> _What is needed_: Leave every picture out, and write out the remaining entries exactly.

Extracted page text data

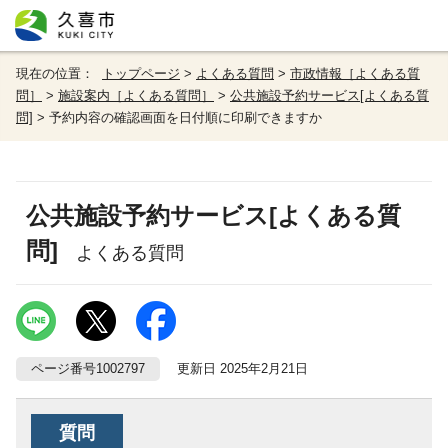
現在の位置：
トップページ
>
よくある質問
>
市政情報［よくある質
問］
>
施設案内［よくある質問］
>
公共施設予約サービス[よくある質
問]
> 予約内容の確認画面を日付順に印刷できますか
公共施設予約サービス[よくある質
問]
よくある質問
ページ番号1002797
更新日 2025年2月21日
質問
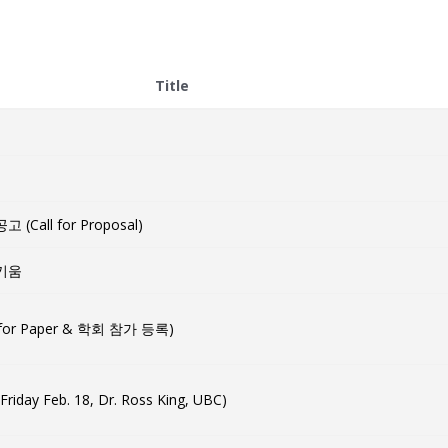
Title
all for Proposal)
키움
for Paper & 학회 참가 등록)
 Feb. 18, Dr. Ross King, UBC)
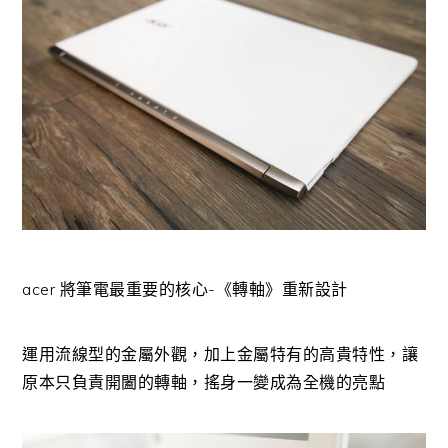
acer 將筆電最重要的核心-《轉軸》重新設計
運用流線型的金屬外觀，加上金屬特有的高貴特性，讓
原本只負責開闔的轉軸，搖身一變成為全機的亮點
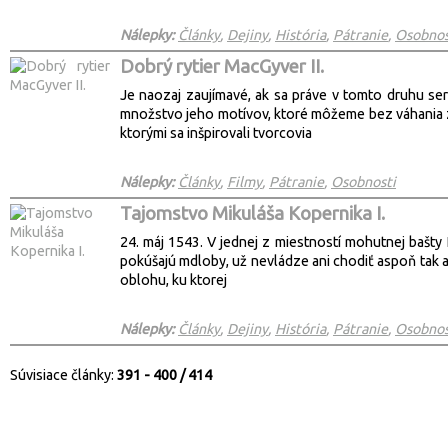
Nálepky:
Články
,
Dejiny
,
História
,
Pátranie
,
Osobnos
Dobrý rytier MacGyver II.
Je naozaj zaujímavé, ak sa práve v tomto druhu se
množstvo jeho motívov, ktoré môžeme bez váhania za
ktorými sa inšpirovali tvorcovia
Nálepky:
Články
,
Filmy
,
Pátranie
,
Osobnosti
Tajomstvo Mikuláša Kopernika I.
24. máj 1543. V jednej z miestností mohutnej bašt
pokúšajú mdloby, už nevládze ani chodiť aspoň tak a
oblohu, ku ktorej
Nálepky:
Články
,
Dejiny
,
História
,
Pátranie
,
Osobnos
Súvisiace články:
391 - 400 / 414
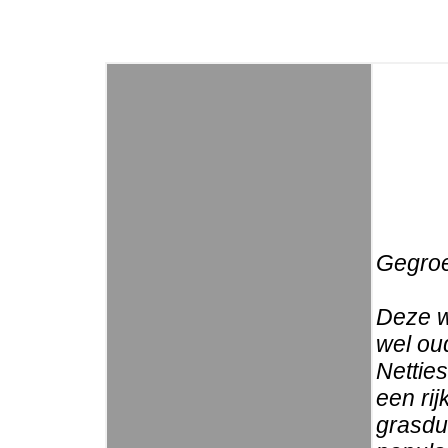
Gegroe
Deze w
wel ou
Nettie
een rij
grasdui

> _Answer to the problem_:
現在の位置：
トップページ
>
よくある質問
>
市政情報［よくある質
問］
>
施設案内［よくある質問］
>
公共施設予約サービス[よくある質
問]
> 予約内容の確認画面を日付順に印刷できますか
公共施設予約サービス[よくある質
問]
よくある質問
ページ番号1002797
更新日 2025年2月21日
質問
Title
all for Proposal)
키움
for Paper & 학회 참가 등록)
 Feb. 18, Dr. Ross King, UBC)
acer 將筆電最重要的核心-《轉軸》重新設計
運用流線型的金屬外觀，加上金屬特有的高貴特性，讓
原本只負責開闔的轉軸，搖身一變成為全機的亮點
Nálepky:
Články
,
Dejiny
,
História
,
Pátranie
,
Osobnos
Dobrý rytier MacGyver II.
Je naozaj zaujímavé, ak sa práve v tomto druhu se
množstvo jeho motívov, ktoré môžeme bez váhania za
ktorými sa inšpirovali tvorcovia
Nálepky:
Články
,
Filmy
,
Pátranie
,
Osobnosti
Tajomstvo Mikuláša Kopernika I.
24. máj 1543. V jednej z miestností mohutnej bašt
pokúšajú mdloby, už nevládze ani chodiť aspoň tak a
oblohu, ku ktorej
Nálepky:
Články
,
Dejiny
,
História
,
Pátranie
,
Osobnos
Súvisiace články:
391 - 400 / 414
Gegroe
Deze w
wel ou
Nettie
een rij
grasdui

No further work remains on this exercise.